Of course there is also a whole plot about the teens caught in the middle of this and how they play the two maniacs against each other, but the writers don’t make the mistake of assuming we give a flying fuck. At first the living characters are pretty much a joke. The audience understands the mythology of Freddy and Jason and the victims don’t, so there is humor at their expense. Like lamb to the slaughter.(except funny.) There are also some funny gimmicks like a scene where the girl from Destiny’s Child who is not Beyonce is forced to pull off Jason’s mask and give him mouth to mouth. No joke. This is a great film.

Yu and company know that the audience really only cares about Freddy and Jason, and their characters are in top form. Freddy is a good balance between the later talkative killer of the sequels and the quieter, scarier guy from the original classic. He says “bitch” too much but he doesn’t do too many puns or oneliners and the dreams he creates are dark and boiler-room centric. He doesn’t figure out the kids’ hobbies and kill them in ironic ways. He’s real dark and nasty, and even has one line that will make you go, “ooooooh, man.” It’s amazing that after all these years Freddy could actually say something shocking.

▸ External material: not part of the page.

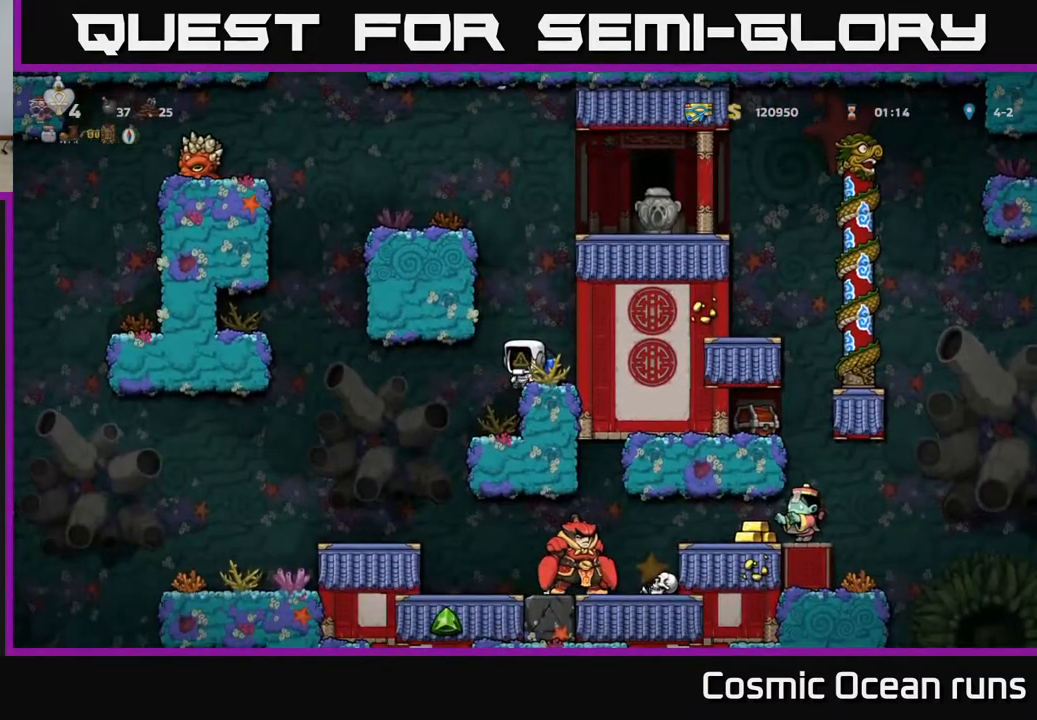
{"buttons": ["DPAD_LEFT"], "left_stick": "center", "right_stick": "center", "events": [[50, "DPAD_LEFT", "up"], [450, "DPAD_LEFT", "down"]]}
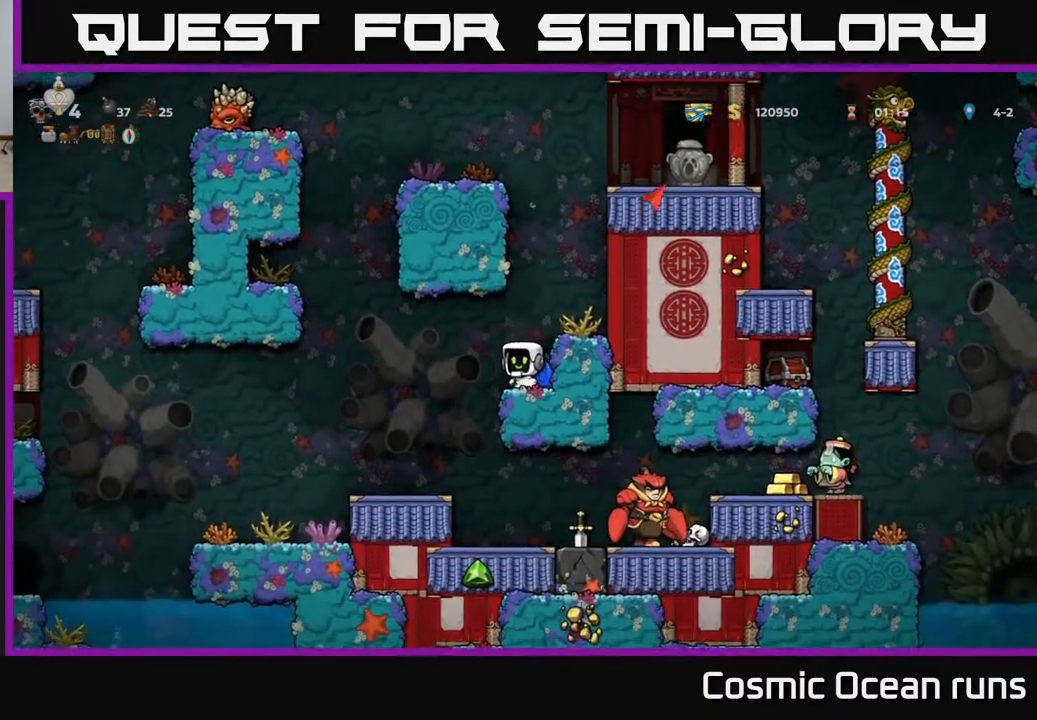
{"buttons": ["DPAD_RIGHT"], "left_stick": "center", "right_stick": "center", "events": [[133, "DPAD_LEFT", "up"], [433, "DPAD_RIGHT", "down"]]}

Jason meanwhile is played by a new guy, Ken Kirzinger, who is slightly taller and narrower than Kane Hodder. I think he’s better. He’s got the rotted, mutated head with a string of hair growing off. And he slaughters people left and right. This movie is a lot gorier than I expected. There are alot of beheadings and impalings and cuttings in half, which feel different from the old days because sometimes they use computers, but who cares. Everybody enjoys a good beheading whether it’s high tech or low tech (and here you get both).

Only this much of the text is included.